* _Your goal_: What you return should be the complete data below, word for word, with no pictures in it.

* _Recorded data_:
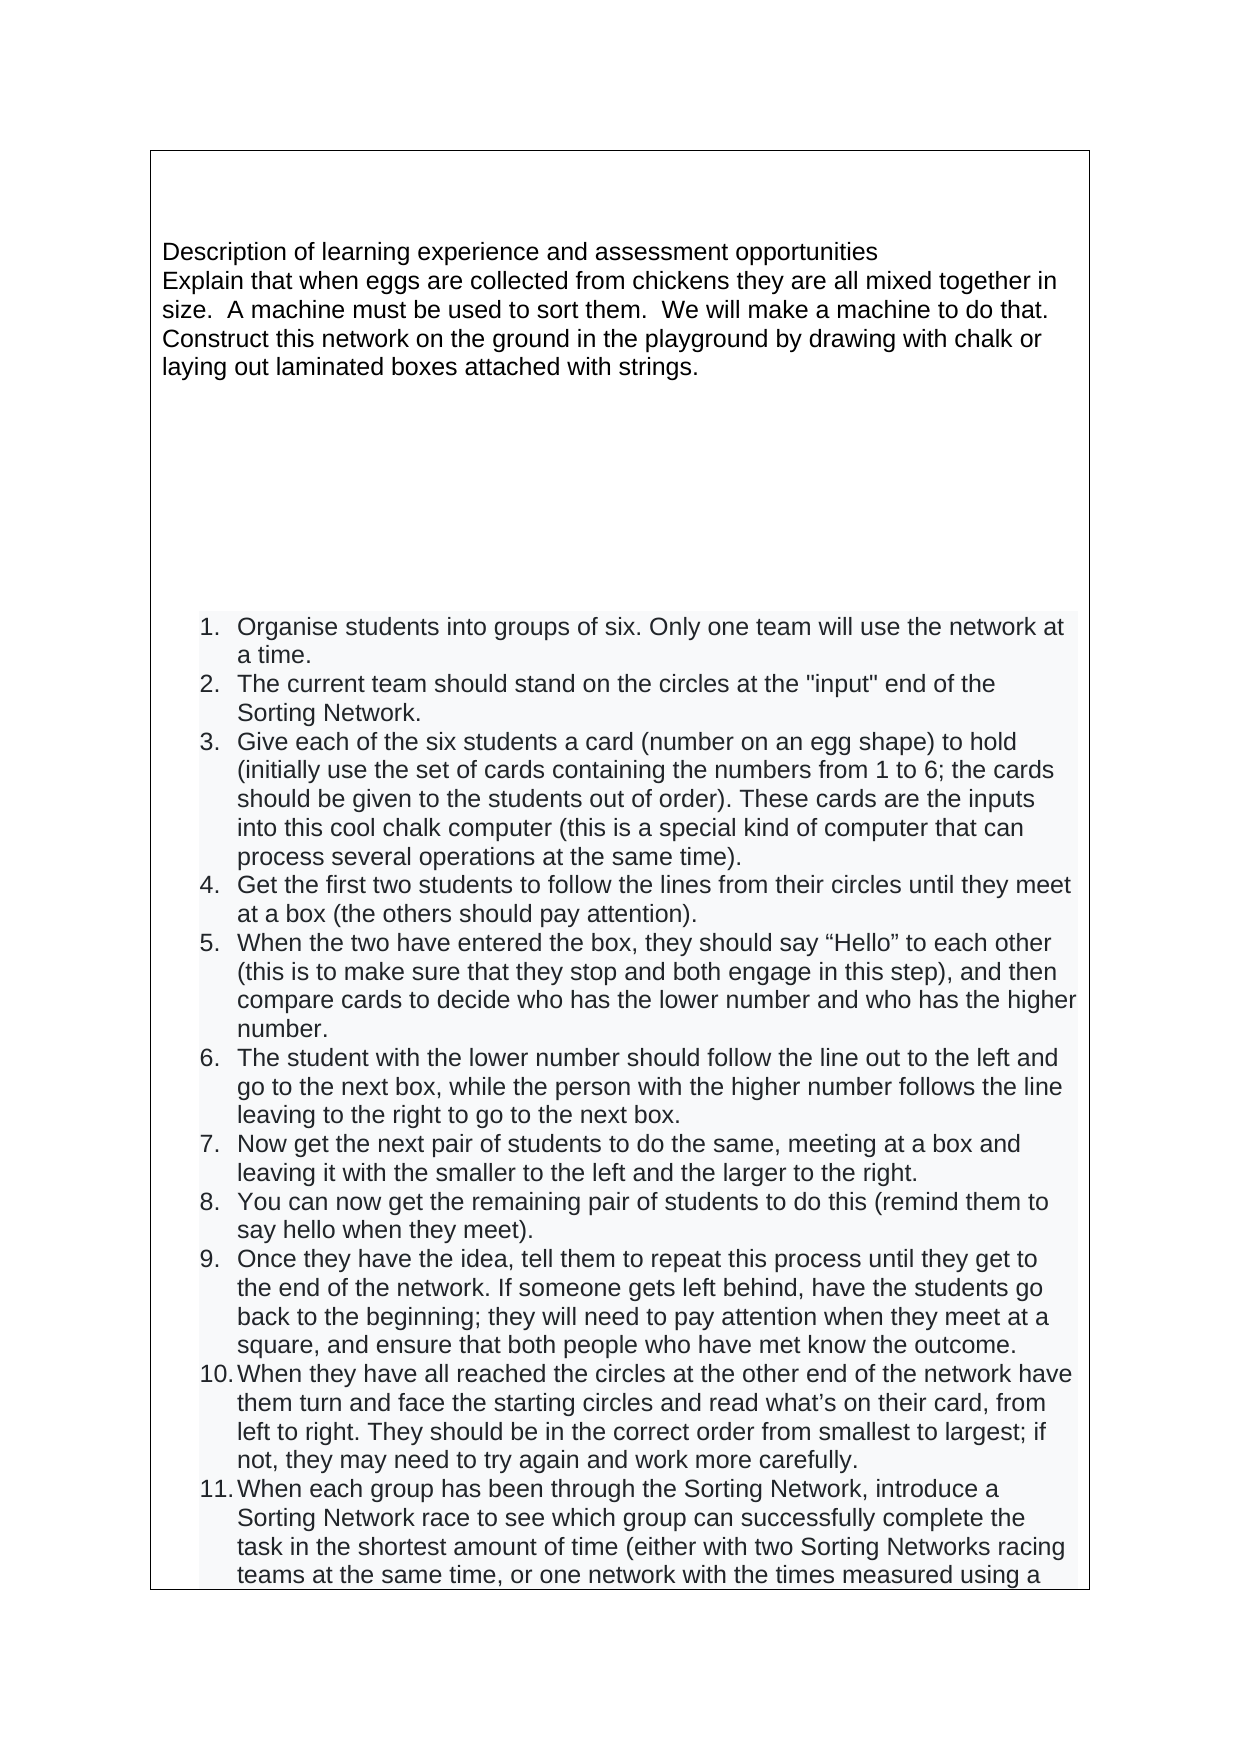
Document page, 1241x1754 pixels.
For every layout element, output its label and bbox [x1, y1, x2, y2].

table_cell [151, 151, 1089, 1589]
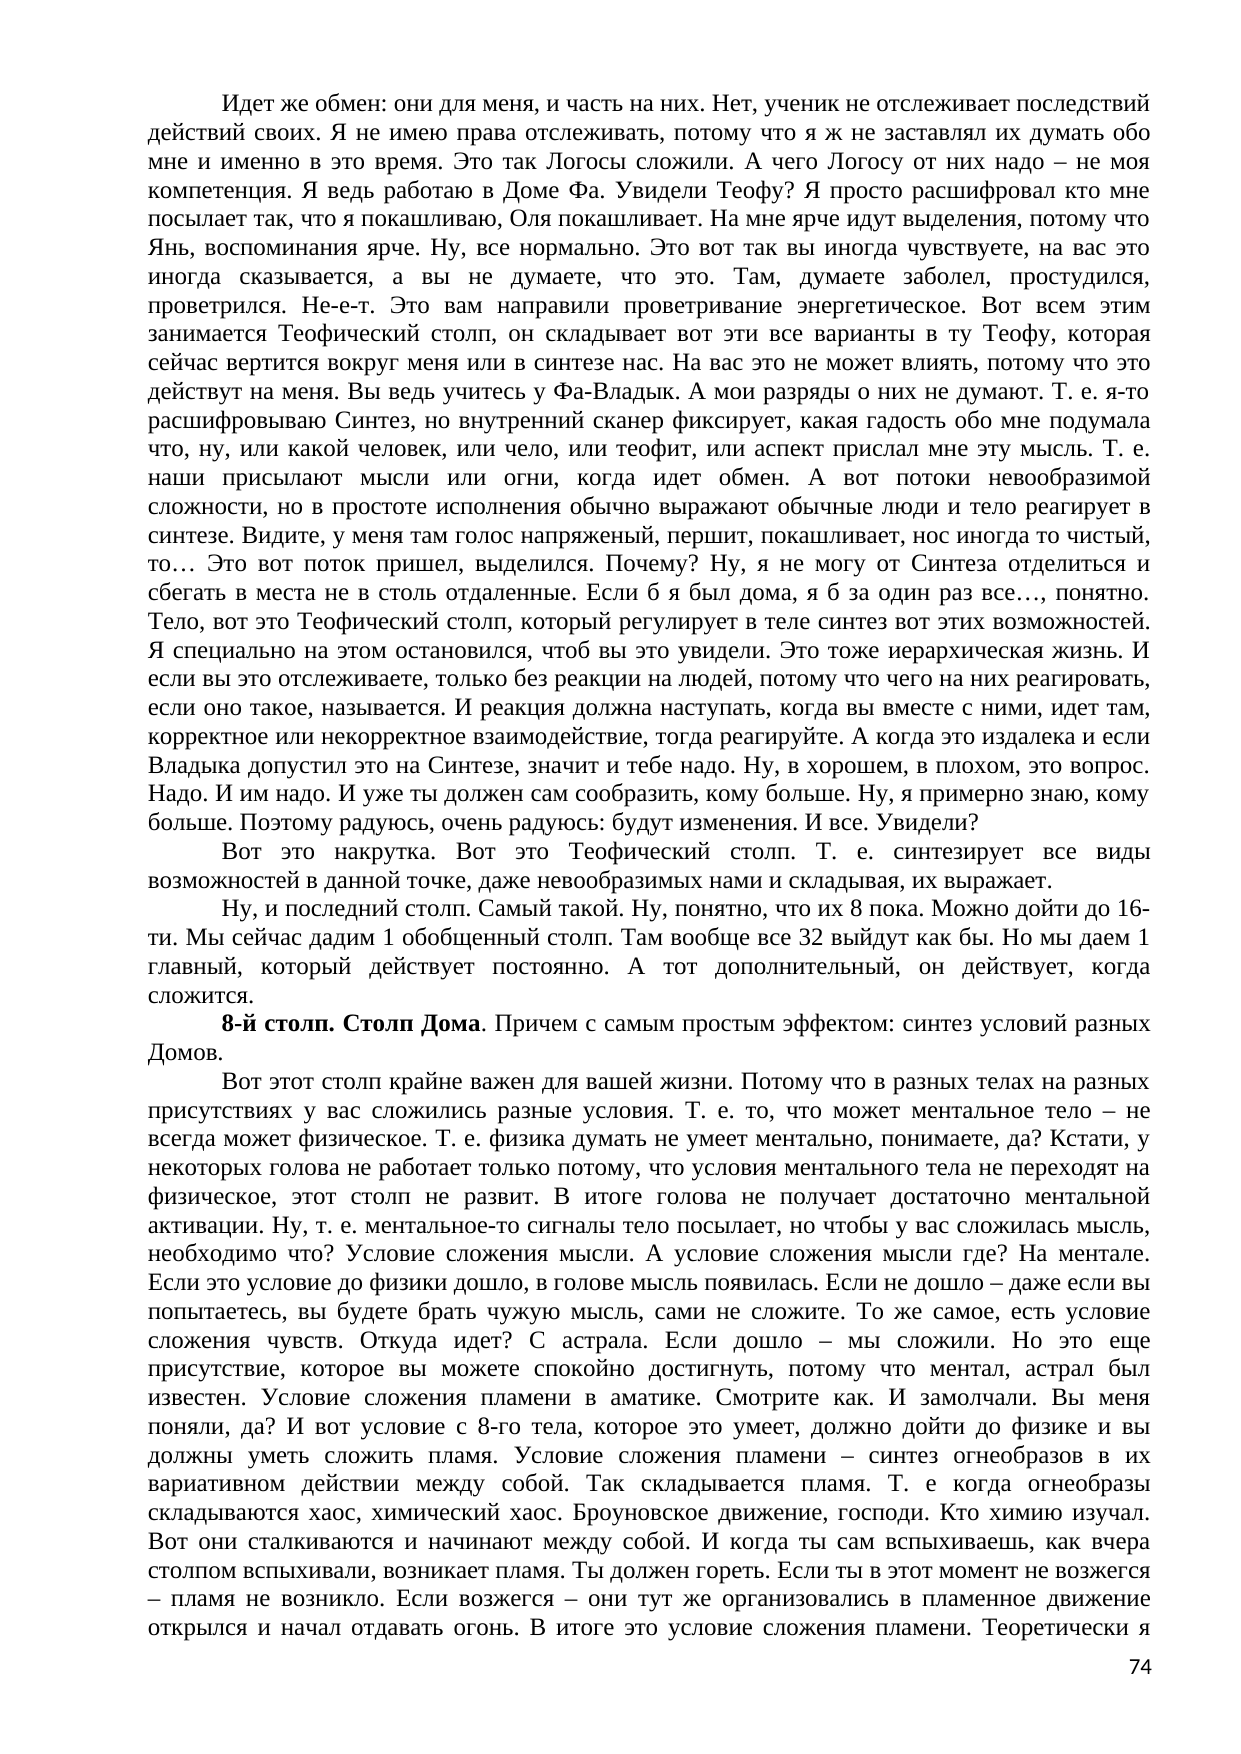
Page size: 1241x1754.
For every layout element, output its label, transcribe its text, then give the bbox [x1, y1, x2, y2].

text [148, 1066, 1152, 1641]
text 8-й столп. Столп Дома. Причем с самым простым эффектом: синтез условий разных Домов. [148, 1008, 1152, 1066]
text Вот это накрутка. Вот это Теофический столп. Т. е. синтезирует все виды возможностей в данной точке, даже невообразимых нами и складывая, их выражает. [148, 836, 1152, 893]
text Ну, и последний столп. Самый такой. Ну, понятно, что их 8 пока. Можно дойти до 16-ти. Мы сейчас дадим 1 обобщенный столп. Там вообще все 32 выйдут как бы. Но мы даем 1 главный, который действует постоянно. А тот дополнительный, он действует, когда сложится. [148, 893, 1152, 1008]
text Идет же обмен: они для меня, и часть на них. Нет, ученик не отслеживает последствий действий своих. Я не имею права отслеживать, потому что я ж не заставлял их думать обо мне и именно в это время. Это так Логосы сложили. А чего Логосу от них надо – не моя компетенция. Я ведь работаю в Доме Фа. Увидели Теофу? Я просто расшифровал кто мне посылает так, что я покашливаю, Оля покашливает. На мне ярче идут выделения, потому что Янь, воспоминания ярче. Ну, все нормально. Это вот так вы иногда чувствуете, на вас это иногда сказывается, а вы не думаете, что это. Там, думаете заболел, простудился, проветрился. Не-е-т. Это вам направили проветривание энергетическое. Вот всем этим занимается Теофический столп, он складывает вот эти все варианты в ту Теофу, которая сейчас вертится вокруг меня или в синтезе нас. На вас это не может влиять, потому что это действут на меня. Вы ведь учитесь у Фа-Владык. А мои разряды о них не думают. Т. е. я-то расшифровываю Синтез, но внутренний сканер фиксирует, какая гадость обо мне подумала что, ну, или какой человек, или чело, или теофит, или аспект прислал мне эту мысль. Т. е. наши присылают мысли или огни, когда идет обмен. А вот потоки невообразимой сложности, но в простоте исполнения обычно выражают обычные люди и тело реагирует в синтезе. Видите, у меня там голос напряженый, першит, покашливает, нос иногда то чистый, то… Это вот поток пришел, выделился. Почему? Ну, я не могу от Синтеза отделиться и сбегать в места не в столь отдаленные. Если б я был дома, я б за один раз все…, понятно. Тело, вот это Теофический столп, который регулирует в теле синтез вот этих возможностей. Я специально на этом остановился, чтоб вы это увидели. Это тоже иерархическая жизнь. И если вы это отслеживаете, только без реакции на людей, потому что чего на них реагировать, если оно такое, называется. И реакция должна наступать, когда вы вместе с ними, идет там, корректное или некорректное взаимодействие, тогда реагируйте. А когда это издалека и если Владыка допустил это на Синтезе, значит и тебе надо. Ну, в хорошем, в плохом, это вопрос. Надо. И им надо. И уже ты должен сам сообразить, кому больше. Ну, я примерно знаю, кому больше. Поэтому радуюсь, очень радуюсь: будут изменения. И все. Увидели? [148, 88, 1152, 836]
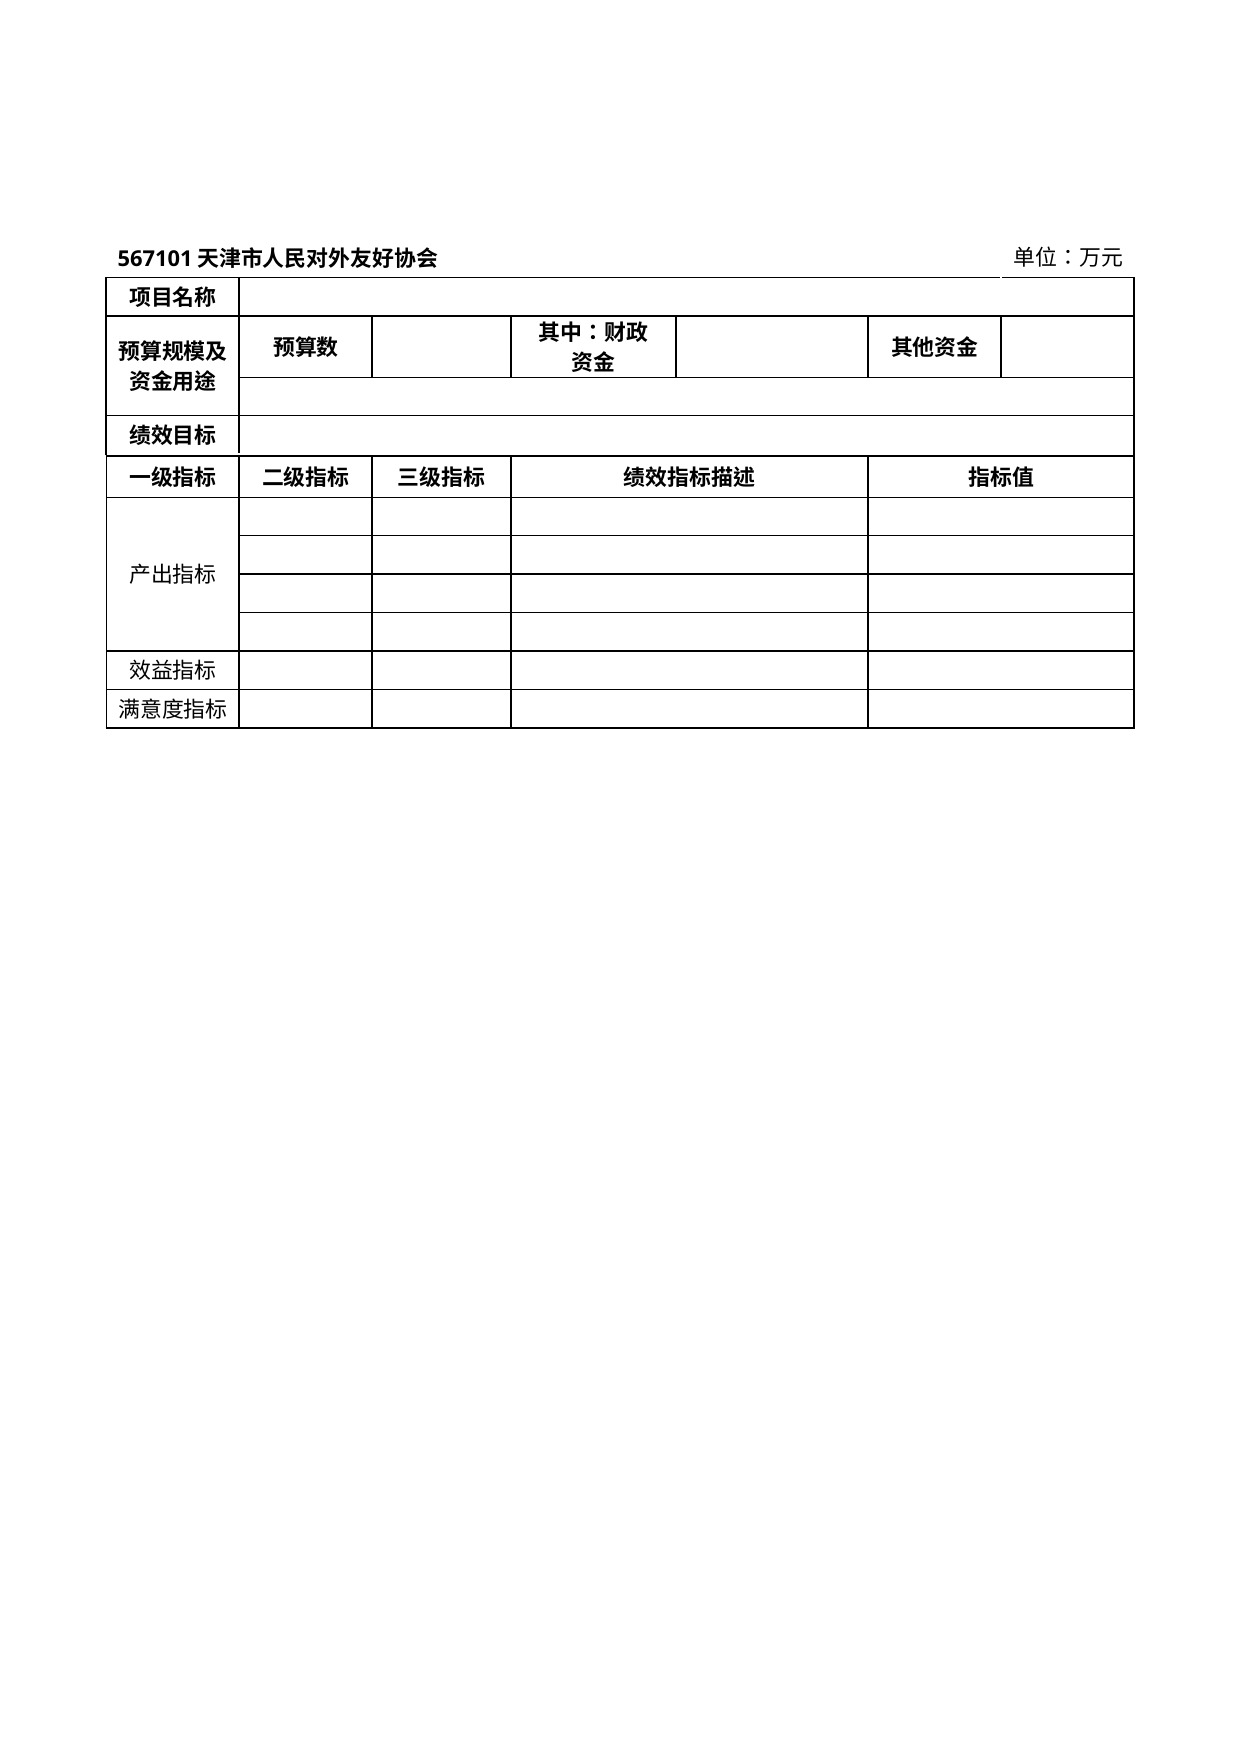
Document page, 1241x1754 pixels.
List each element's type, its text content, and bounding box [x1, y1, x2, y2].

* _Answer space_:
Document page, 1241x1754 pixels.
For every layout element, output its label and bbox [x1, y1, x2, y2].

table_cell [151, 151, 1089, 1589]
Page size: 1241x1754.
For every layout element, output its label, transcribe its text, then give the bbox [x1, y1, x2, y2].

text [148, 1066, 1152, 1641]
text 8-й столп. Столп Дома. Причем с самым простым эффектом: синтез условий разных Домов. [148, 1008, 1152, 1066]
text Вот это накрутка. Вот это Теофический столп. Т. е. синтезирует все виды возможностей в данной точке, даже невообразимых нами и складывая, их выражает. [148, 836, 1152, 893]
text Ну, и последний столп. Самый такой. Ну, понятно, что их 8 пока. Можно дойти до 16-ти. Мы сейчас дадим 1 обобщенный столп. Там вообще все 32 выйдут как бы. Но мы даем 1 главный, который действует постоянно. А тот дополнительный, он действует, когда сложится. [148, 893, 1152, 1008]
text Идет же обмен: они для меня, и часть на них. Нет, ученик не отслеживает последствий действий своих. Я не имею права отслеживать, потому что я ж не заставлял их думать обо мне и именно в это время. Это так Логосы сложили. А чего Логосу от них надо – не моя компетенция. Я ведь работаю в Доме Фа. Увидели Теофу? Я просто расшифровал кто мне посылает так, что я покашливаю, Оля покашливает. На мне ярче идут выделения, потому что Янь, воспоминания ярче. Ну, все нормально. Это вот так вы иногда чувствуете, на вас это иногда сказывается, а вы не думаете, что это. Там, думаете заболел, простудился, проветрился. Не-е-т. Это вам направили проветривание энергетическое. Вот всем этим занимается Теофический столп, он складывает вот эти все варианты в ту Теофу, которая сейчас вертится вокруг меня или в синтезе нас. На вас это не может влиять, потому что это действут на меня. Вы ведь учитесь у Фа-Владык. А мои разряды о них не думают. Т. е. я-то расшифровываю Синтез, но внутренний сканер фиксирует, какая гадость обо мне подумала что, ну, или какой человек, или чело, или теофит, или аспект прислал мне эту мысль. Т. е. наши присылают мысли или огни, когда идет обмен. А вот потоки невообразимой сложности, но в простоте исполнения обычно выражают обычные люди и тело реагирует в синтезе. Видите, у меня там голос напряженый, першит, покашливает, нос иногда то чистый, то… Это вот поток пришел, выделился. Почему? Ну, я не могу от Синтеза отделиться и сбегать в места не в столь отдаленные. Если б я был дома, я б за один раз все…, понятно. Тело, вот это Теофический столп, который регулирует в теле синтез вот этих возможностей. Я специально на этом остановился, чтоб вы это увидели. Это тоже иерархическая жизнь. И если вы это отслеживаете, только без реакции на людей, потому что чего на них реагировать, если оно такое, называется. И реакция должна наступать, когда вы вместе с ними, идет там, корректное или некорректное взаимодействие, тогда реагируйте. А когда это издалека и если Владыка допустил это на Синтезе, значит и тебе надо. Ну, в хорошем, в плохом, это вопрос. Надо. И им надо. И уже ты должен сам сообразить, кому больше. Ну, я примерно знаю, кому больше. Поэтому радуюсь, очень радуюсь: будут изменения. И все. Увидели? [148, 88, 1152, 836]
Document page, 1241x1754 pixels.
List each element's type, its text content, and bounding box [x1, y1, x2, y2].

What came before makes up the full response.